At the final junction I have to wait because the traffic light is red. I lean upon its dirty metal and stare ahead. Cars became soon shapeless and all I can see are the dizzying movement of others and all I can hear are my repeating thoughts until now:
'Um, Mr Barrow it is?' I hear a young man asking but I don't react. I just keep starring ahead. If they are unsure, the usually don't dare bother twice.
'Um, I just wanted to say that I really adore your work and that I'm probably your biggest fan. I,' I hear him swallow, 'I just wanted to ask you if you could sign my copy of your book.' I close my eyes for three seconds:
1
2
3
and turn my head around.
'Thank you for supporting me. I really appreciate your words, but I cannot sign your book right now because I'm on my way home.' I say automatically and force my lips to bend and pray that I look human. Sarah always said that with my fake smile I look like a handsome devil, but she didn't know that I just felt like a woeful boy. We were friends, and yet she didn't know much about me. Now she is gone. Just like everybody else. Maybe I'm a devil after all.

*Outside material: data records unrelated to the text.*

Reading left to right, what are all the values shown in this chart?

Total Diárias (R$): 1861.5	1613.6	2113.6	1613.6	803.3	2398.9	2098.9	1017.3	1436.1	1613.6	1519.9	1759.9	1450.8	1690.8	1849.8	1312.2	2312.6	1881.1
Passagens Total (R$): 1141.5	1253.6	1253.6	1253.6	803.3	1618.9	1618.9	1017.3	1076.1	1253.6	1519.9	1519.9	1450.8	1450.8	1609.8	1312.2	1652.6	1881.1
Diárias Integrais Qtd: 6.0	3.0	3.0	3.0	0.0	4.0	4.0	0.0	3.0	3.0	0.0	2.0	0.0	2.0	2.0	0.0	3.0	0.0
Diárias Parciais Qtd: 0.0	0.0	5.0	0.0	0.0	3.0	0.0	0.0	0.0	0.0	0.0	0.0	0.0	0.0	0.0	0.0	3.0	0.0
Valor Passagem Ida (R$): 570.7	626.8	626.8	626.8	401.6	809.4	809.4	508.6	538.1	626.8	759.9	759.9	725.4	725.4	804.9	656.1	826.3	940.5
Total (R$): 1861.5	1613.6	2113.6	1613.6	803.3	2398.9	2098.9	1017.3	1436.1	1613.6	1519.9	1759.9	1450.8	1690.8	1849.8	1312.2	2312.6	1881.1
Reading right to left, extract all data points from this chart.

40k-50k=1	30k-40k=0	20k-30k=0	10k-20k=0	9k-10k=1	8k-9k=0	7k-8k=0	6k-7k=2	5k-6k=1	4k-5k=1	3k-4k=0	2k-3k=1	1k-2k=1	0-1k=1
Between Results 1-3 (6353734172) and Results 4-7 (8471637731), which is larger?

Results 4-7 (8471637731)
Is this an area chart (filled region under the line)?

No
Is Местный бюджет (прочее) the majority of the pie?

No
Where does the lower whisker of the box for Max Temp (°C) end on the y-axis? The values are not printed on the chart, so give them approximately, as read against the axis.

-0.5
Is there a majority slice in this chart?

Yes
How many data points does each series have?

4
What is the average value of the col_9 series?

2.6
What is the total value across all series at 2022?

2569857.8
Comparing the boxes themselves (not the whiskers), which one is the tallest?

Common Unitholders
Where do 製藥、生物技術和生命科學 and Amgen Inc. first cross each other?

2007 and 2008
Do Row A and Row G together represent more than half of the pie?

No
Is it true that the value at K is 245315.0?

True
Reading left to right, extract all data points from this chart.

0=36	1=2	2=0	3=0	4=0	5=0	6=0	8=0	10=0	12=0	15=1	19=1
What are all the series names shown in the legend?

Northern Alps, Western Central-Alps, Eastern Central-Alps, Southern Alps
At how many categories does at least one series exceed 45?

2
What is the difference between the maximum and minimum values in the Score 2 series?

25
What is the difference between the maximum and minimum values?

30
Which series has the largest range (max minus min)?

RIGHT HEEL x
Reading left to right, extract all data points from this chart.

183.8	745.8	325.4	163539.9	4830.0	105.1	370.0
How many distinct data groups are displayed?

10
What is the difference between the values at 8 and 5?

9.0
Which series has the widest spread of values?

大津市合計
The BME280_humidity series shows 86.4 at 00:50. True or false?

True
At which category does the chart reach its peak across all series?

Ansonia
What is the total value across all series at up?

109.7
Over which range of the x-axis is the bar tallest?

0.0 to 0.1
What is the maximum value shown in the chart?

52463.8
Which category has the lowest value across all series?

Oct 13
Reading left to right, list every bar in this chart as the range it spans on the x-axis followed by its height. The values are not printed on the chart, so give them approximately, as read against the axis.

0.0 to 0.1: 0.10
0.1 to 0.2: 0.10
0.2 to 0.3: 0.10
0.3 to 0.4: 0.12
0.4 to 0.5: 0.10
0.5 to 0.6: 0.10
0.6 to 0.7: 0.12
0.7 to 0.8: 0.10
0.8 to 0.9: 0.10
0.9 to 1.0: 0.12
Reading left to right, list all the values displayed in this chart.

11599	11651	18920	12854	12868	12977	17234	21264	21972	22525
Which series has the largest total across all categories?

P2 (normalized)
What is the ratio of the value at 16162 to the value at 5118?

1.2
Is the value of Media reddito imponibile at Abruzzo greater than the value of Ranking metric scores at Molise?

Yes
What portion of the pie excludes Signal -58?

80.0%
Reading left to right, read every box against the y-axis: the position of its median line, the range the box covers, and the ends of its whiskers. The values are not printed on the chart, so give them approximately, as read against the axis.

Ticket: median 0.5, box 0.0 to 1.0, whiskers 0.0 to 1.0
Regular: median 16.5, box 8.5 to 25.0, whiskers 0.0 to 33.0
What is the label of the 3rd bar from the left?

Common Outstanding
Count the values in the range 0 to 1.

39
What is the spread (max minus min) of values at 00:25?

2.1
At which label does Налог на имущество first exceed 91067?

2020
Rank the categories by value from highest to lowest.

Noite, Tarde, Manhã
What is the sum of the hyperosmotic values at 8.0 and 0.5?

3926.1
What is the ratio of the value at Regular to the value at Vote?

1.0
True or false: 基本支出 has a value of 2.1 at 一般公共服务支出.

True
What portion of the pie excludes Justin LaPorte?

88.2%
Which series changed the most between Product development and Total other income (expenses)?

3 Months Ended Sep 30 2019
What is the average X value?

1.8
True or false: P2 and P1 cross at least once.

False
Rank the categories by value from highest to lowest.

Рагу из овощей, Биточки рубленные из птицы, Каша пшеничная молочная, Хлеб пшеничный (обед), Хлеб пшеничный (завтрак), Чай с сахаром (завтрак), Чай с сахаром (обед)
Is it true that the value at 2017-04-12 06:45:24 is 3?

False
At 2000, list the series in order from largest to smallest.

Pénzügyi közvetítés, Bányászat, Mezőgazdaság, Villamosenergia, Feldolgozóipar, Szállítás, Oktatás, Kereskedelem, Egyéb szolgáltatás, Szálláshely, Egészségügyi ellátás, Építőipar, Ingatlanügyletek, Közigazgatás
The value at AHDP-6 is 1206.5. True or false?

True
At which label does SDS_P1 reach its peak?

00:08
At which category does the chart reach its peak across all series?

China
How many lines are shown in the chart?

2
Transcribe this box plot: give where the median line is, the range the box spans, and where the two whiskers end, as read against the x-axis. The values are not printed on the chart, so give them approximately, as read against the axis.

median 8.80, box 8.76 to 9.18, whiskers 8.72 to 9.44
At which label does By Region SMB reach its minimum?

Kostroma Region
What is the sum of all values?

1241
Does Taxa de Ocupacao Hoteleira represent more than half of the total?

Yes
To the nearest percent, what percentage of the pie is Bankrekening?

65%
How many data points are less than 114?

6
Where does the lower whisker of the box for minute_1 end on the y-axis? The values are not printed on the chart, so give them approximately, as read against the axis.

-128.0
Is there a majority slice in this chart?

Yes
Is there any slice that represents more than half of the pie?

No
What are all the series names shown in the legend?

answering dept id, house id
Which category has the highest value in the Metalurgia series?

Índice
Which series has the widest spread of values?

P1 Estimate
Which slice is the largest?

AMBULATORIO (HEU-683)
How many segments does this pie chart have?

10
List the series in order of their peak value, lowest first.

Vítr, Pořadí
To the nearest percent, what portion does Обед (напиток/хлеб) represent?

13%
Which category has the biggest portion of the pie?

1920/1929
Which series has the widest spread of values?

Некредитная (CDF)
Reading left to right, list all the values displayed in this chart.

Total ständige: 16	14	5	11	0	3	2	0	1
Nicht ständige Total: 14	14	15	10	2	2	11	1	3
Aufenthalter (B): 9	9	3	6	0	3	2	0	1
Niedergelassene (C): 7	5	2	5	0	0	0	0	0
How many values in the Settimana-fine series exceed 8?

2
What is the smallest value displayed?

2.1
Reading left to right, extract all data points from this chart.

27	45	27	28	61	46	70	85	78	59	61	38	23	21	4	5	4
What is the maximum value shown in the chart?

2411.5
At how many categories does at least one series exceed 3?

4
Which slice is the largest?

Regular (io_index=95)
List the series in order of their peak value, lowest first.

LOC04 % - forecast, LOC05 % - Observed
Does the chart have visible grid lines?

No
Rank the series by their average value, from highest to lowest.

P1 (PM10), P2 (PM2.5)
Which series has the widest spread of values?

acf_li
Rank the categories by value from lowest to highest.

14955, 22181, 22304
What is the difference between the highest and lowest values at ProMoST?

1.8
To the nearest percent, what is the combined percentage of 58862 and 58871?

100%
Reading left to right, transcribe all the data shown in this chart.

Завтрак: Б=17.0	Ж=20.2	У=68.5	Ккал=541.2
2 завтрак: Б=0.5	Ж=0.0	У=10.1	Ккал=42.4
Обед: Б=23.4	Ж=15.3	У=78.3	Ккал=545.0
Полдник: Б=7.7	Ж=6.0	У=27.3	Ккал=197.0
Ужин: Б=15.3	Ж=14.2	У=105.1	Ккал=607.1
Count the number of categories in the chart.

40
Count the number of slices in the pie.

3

'Um, Mr Barrow, do you feel alright?' Surprisingly, he is still here.
'Do you begin all your sentences with 'um'?' I retort and break my rule of never asking questions. And he? He laughs. Youthful and free. And without being aware of my own actions, I look up and into his eyes. Different shades of blue are dancing like waves in the summer sea.
'No, I don't. I'm terribly sorry if you take me for a fool now,' he says.
'I don't,' I say. 'I just have to go now. I'm sorry.'
I mean it.
And the tightness in my chest is suddenly gone.